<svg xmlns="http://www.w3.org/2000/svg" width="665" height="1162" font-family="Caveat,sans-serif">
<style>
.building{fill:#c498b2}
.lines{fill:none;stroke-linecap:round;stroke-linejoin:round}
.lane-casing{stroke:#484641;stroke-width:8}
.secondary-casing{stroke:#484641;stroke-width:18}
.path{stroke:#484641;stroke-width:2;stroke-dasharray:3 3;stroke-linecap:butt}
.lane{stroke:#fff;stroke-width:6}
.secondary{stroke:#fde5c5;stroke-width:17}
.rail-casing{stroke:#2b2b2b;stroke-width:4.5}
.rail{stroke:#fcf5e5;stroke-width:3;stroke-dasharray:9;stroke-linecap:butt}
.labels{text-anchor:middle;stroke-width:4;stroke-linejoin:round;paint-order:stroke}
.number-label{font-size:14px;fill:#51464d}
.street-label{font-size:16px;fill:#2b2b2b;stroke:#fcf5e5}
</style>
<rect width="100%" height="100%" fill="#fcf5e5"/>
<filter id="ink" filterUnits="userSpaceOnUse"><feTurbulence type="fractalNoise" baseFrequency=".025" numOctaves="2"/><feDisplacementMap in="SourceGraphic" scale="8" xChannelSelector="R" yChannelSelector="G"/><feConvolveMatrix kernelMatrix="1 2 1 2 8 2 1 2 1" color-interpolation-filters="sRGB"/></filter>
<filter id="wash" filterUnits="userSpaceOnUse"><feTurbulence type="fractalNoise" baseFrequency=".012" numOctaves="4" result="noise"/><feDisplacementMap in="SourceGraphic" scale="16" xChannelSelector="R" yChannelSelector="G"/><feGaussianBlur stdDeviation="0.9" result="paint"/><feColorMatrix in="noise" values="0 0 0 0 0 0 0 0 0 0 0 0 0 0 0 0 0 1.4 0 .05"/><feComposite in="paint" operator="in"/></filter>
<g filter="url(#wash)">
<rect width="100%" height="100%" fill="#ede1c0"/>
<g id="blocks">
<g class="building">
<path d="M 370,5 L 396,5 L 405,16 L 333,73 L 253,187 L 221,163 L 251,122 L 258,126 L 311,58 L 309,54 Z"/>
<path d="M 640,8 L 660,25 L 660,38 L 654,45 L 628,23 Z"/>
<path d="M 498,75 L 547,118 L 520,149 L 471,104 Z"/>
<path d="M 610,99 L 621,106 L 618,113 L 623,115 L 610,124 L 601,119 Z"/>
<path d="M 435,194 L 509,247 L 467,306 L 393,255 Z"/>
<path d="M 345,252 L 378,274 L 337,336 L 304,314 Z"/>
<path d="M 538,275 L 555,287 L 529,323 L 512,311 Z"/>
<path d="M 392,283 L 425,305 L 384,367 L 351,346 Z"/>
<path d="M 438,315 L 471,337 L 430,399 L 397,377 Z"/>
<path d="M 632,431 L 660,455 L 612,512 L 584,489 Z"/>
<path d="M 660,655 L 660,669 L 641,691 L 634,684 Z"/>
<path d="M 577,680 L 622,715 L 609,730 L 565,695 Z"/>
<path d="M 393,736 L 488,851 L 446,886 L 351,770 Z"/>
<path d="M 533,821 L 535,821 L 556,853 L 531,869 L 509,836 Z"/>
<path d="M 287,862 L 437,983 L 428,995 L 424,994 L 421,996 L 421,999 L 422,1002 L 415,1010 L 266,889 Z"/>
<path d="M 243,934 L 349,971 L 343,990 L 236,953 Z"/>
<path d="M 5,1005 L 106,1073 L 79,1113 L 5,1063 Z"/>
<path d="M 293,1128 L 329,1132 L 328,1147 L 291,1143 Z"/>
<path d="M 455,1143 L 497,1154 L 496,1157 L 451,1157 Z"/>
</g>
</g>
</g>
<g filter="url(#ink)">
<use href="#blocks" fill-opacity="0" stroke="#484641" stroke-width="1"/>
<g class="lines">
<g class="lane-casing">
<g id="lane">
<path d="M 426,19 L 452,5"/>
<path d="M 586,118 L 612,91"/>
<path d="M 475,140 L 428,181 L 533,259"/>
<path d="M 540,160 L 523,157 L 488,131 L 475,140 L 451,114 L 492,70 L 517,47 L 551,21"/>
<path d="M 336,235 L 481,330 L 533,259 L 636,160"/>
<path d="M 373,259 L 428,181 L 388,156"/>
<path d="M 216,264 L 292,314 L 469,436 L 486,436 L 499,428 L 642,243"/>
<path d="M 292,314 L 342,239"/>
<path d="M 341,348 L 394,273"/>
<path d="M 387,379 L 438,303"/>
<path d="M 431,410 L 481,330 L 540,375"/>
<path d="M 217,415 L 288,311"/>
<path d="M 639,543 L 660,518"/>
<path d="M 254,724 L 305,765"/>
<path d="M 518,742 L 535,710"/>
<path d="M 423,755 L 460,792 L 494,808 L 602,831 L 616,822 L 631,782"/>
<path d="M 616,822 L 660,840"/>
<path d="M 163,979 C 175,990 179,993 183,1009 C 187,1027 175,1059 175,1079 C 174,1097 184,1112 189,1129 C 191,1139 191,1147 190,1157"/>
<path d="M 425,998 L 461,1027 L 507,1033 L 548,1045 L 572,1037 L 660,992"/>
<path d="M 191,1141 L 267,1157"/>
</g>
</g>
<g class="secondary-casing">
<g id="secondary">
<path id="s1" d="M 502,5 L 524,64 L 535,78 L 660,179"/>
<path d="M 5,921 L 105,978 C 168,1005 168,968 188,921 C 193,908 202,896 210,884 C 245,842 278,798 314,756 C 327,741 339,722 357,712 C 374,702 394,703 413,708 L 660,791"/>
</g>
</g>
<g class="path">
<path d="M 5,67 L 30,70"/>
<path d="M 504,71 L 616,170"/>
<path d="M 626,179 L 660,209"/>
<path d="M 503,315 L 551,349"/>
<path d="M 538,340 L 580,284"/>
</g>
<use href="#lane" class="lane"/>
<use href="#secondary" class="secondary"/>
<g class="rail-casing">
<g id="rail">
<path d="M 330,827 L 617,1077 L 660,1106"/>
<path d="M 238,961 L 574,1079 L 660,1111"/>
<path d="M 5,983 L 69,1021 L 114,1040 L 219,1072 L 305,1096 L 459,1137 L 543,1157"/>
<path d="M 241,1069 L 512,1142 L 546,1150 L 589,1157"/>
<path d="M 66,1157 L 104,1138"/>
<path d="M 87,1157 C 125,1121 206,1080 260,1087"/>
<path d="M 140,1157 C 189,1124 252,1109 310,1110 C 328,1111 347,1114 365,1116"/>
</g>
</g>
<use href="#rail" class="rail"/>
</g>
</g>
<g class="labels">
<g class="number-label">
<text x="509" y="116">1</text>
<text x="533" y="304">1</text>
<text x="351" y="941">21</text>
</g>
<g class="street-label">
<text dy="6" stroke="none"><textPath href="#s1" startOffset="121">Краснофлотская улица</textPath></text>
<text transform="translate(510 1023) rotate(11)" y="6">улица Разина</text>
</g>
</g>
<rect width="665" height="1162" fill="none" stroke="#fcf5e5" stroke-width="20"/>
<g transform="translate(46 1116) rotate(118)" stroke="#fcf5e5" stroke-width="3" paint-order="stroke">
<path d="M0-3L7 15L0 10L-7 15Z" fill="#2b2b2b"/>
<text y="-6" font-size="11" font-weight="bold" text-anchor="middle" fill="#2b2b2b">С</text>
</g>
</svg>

* * *

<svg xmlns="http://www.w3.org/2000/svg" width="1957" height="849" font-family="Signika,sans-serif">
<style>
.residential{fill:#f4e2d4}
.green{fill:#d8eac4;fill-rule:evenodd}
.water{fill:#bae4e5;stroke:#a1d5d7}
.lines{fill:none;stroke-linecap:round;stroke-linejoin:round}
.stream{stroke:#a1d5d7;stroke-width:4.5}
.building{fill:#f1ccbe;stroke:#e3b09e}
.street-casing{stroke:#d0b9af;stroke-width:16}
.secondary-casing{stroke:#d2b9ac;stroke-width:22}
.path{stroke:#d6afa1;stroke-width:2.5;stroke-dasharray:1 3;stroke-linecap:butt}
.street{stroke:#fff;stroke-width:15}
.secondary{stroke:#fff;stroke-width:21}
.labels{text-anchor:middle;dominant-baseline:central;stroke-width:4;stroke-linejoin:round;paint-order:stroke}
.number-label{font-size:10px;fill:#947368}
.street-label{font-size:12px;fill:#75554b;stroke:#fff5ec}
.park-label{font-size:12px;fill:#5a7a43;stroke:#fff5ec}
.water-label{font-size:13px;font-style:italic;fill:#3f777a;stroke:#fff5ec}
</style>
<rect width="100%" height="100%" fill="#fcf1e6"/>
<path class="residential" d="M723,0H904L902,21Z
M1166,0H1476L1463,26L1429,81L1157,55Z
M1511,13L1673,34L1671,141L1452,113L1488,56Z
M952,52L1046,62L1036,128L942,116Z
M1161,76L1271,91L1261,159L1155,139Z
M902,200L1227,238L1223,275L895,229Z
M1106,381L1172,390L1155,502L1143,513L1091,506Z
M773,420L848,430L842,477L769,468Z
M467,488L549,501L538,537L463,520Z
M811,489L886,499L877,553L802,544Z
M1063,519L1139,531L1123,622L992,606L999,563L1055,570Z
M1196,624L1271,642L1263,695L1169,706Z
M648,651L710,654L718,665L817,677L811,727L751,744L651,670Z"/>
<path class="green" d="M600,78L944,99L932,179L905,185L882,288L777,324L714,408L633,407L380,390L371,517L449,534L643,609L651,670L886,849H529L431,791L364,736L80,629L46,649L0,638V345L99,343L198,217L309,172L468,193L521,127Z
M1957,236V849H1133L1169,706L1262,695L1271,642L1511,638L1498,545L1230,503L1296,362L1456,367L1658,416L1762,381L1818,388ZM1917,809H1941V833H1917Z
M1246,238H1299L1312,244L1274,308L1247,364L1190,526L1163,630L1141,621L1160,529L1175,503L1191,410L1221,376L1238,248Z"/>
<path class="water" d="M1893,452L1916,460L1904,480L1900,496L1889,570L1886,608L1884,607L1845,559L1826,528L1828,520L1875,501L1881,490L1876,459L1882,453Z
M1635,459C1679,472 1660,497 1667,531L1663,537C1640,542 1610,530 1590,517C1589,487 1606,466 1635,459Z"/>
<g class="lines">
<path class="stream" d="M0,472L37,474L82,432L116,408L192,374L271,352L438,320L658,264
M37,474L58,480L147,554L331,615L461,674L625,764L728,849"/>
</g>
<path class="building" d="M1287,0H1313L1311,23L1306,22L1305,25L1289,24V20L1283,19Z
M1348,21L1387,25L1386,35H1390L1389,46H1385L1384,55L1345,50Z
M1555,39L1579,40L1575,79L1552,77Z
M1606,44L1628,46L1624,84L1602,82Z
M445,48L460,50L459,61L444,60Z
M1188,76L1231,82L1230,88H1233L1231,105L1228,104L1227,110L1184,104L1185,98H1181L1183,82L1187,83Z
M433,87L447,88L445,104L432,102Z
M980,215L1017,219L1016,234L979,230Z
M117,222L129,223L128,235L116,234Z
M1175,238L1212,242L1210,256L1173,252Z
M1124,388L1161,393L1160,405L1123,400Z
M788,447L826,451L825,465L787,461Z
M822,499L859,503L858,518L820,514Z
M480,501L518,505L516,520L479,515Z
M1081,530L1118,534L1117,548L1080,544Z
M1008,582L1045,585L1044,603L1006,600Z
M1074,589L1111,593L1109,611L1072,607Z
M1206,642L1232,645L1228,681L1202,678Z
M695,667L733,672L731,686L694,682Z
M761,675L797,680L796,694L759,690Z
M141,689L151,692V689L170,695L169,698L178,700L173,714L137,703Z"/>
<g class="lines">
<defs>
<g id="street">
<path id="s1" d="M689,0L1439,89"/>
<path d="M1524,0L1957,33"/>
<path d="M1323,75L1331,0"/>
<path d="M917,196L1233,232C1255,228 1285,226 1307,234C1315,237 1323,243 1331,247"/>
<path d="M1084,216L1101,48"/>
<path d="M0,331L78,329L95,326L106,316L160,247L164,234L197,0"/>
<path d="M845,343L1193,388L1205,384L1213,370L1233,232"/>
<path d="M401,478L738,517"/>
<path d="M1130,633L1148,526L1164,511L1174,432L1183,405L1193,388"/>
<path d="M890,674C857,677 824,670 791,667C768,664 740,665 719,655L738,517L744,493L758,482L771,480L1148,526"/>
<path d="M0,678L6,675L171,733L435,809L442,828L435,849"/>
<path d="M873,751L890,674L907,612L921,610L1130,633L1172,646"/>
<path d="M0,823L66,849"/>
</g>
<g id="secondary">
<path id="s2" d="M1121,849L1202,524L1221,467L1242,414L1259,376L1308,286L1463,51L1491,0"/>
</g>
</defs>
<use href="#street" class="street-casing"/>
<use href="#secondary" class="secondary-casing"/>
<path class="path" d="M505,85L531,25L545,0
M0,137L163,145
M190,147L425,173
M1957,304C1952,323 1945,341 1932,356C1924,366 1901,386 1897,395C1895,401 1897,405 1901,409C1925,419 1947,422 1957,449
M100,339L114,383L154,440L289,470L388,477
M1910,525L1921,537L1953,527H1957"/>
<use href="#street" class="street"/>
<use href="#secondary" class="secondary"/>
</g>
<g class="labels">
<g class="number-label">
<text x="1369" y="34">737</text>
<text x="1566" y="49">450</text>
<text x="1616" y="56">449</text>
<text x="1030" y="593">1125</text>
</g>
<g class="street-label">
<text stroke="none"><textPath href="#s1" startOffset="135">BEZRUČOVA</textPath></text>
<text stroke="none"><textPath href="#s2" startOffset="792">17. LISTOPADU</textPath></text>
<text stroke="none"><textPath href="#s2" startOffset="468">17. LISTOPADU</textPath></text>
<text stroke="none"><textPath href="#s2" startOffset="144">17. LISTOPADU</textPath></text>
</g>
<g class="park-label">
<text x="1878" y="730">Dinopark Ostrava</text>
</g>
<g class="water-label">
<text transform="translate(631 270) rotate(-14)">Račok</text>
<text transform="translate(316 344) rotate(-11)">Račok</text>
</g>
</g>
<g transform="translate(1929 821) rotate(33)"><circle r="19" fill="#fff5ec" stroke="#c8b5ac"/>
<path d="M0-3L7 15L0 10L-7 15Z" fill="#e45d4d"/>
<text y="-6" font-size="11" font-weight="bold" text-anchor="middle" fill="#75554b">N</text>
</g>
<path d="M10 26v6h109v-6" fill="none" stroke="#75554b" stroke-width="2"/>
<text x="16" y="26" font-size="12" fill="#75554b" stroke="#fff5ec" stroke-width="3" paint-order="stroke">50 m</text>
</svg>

==

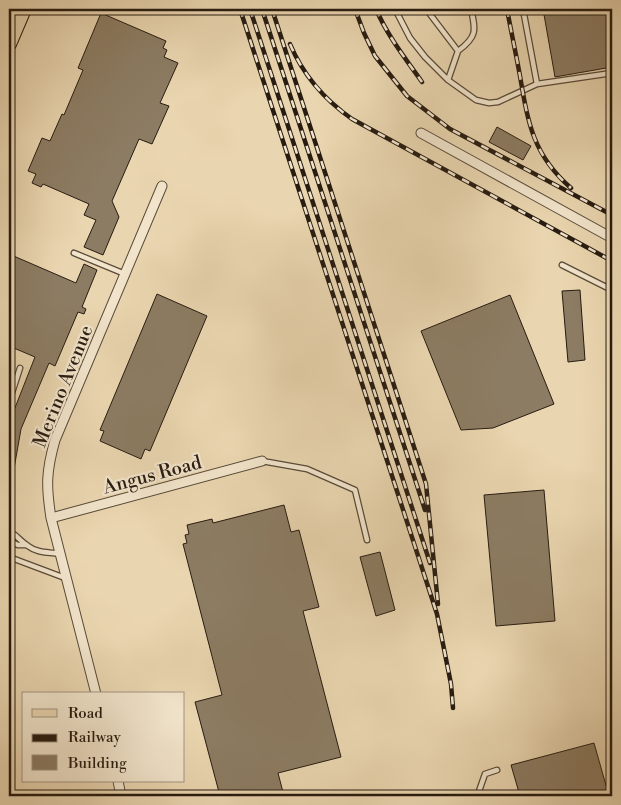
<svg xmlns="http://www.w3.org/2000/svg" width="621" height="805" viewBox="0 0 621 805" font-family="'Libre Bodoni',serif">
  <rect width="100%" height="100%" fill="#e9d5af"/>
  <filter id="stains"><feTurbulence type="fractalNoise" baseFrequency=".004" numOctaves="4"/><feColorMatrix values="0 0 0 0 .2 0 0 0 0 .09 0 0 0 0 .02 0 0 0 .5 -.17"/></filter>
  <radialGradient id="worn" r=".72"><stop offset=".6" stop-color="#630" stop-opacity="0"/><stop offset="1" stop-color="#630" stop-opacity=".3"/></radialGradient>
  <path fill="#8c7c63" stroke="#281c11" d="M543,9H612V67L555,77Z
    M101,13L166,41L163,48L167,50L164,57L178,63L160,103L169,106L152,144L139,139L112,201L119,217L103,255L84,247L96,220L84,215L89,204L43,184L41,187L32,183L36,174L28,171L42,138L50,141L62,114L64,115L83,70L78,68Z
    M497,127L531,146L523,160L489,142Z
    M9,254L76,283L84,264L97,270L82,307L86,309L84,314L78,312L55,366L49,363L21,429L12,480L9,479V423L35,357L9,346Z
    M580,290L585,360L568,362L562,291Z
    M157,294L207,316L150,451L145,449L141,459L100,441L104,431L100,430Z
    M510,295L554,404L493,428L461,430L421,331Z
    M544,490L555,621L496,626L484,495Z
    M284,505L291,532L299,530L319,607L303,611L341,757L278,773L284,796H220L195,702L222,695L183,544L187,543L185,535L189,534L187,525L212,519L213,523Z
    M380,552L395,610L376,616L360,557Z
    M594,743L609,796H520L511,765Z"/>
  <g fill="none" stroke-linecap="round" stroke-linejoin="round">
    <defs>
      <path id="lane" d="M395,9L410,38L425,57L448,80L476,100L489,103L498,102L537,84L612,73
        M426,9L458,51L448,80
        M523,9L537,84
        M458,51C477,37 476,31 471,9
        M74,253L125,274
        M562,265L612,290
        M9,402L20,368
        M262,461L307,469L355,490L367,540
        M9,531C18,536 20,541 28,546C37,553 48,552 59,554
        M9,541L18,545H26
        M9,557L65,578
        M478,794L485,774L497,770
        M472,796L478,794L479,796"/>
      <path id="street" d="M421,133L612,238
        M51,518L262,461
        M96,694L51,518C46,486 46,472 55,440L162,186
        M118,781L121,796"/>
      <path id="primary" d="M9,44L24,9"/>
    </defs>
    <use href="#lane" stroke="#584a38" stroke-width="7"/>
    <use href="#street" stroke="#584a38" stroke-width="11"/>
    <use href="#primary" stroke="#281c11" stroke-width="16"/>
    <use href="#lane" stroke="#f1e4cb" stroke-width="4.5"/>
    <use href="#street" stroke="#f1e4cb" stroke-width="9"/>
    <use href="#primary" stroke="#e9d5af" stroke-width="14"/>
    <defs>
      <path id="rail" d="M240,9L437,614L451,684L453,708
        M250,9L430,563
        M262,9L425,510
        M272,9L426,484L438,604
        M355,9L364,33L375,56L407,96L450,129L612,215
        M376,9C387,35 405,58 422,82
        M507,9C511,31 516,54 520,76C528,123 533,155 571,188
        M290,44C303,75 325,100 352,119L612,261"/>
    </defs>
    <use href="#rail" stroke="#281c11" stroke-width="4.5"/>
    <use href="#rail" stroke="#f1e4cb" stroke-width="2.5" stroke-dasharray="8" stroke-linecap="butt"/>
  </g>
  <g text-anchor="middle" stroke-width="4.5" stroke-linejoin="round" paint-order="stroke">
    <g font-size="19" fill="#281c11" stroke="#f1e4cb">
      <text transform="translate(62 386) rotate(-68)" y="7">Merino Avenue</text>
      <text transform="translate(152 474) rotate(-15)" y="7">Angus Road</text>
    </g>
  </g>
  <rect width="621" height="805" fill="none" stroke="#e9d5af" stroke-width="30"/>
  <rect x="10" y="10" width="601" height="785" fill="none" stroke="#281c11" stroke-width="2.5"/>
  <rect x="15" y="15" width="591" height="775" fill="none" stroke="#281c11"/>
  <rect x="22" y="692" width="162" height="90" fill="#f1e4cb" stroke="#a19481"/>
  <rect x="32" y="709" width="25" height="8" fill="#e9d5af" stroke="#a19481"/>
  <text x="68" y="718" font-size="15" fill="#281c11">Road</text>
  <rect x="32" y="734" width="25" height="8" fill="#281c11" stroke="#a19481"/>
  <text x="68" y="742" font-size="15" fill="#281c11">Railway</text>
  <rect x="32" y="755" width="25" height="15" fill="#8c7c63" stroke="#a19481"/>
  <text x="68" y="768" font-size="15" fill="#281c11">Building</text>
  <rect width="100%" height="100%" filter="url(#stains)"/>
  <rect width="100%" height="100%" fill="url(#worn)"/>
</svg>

- [What is being asked]:
From the line that has "M544,490L555,621L496,626L484,495Z" through the line that has "M507,9C511,31 516,54 520,76C528,123", copy every line exactly as it appears above, and leave out all others.

- [Task result]:
    M544,490L555,621L496,626L484,495Z
    M284,505L291,532L299,530L319,607L303,611L341,757L278,773L284,796H220L195,702L222,695L183,544L187,543L185,535L189,534L187,525L212,519L213,523Z
    M380,552L395,610L376,616L360,557Z
    M594,743L609,796H520L511,765Z"/>
  <g fill="none" stroke-linecap="round" stroke-linejoin="round">
    <defs>
      <path id="lane" d="M395,9L410,38L425,57L448,80L476,100L489,103L498,102L537,84L612,73
        M426,9L458,51L448,80
        M523,9L537,84
        M458,51C477,37 476,31 471,9
        M74,253L125,274
        M562,265L612,290
        M9,402L20,368
        M262,461L307,469L355,490L367,540
        M9,531C18,536 20,541 28,546C37,553 48,552 59,554
        M9,541L18,545H26
        M9,557L65,578
        M478,794L485,774L497,770
        M472,796L478,794L479,796"/>
      <path id="street" d="M421,133L612,238
        M51,518L262,461
        M96,694L51,518C46,486 46,472 55,440L162,186
        M118,781L121,796"/>
      <path id="primary" d="M9,44L24,9"/>
    </defs>
    <use href="#lane" stroke="#584a38" stroke-width="7"/>
    <use href="#street" stroke="#584a38" stroke-width="11"/>
    <use href="#primary" stroke="#281c11" stroke-width="16"/>
    <use href="#lane" stroke="#f1e4cb" stroke-width="4.5"/>
    <use href="#street" stroke="#f1e4cb" stroke-width="9"/>
    <use href="#primary" stroke="#e9d5af" stroke-width="14"/>
    <defs>
      <path id="rail" d="M240,9L437,614L451,684L453,708
        M250,9L430,563
        M262,9L425,510
        M272,9L426,484L438,604
        M355,9L364,33L375,56L407,96L450,129L612,215
        M376,9C387,35 405,58 422,82
        M507,9C511,31 516,54 520,76C528,123 533,155 571,188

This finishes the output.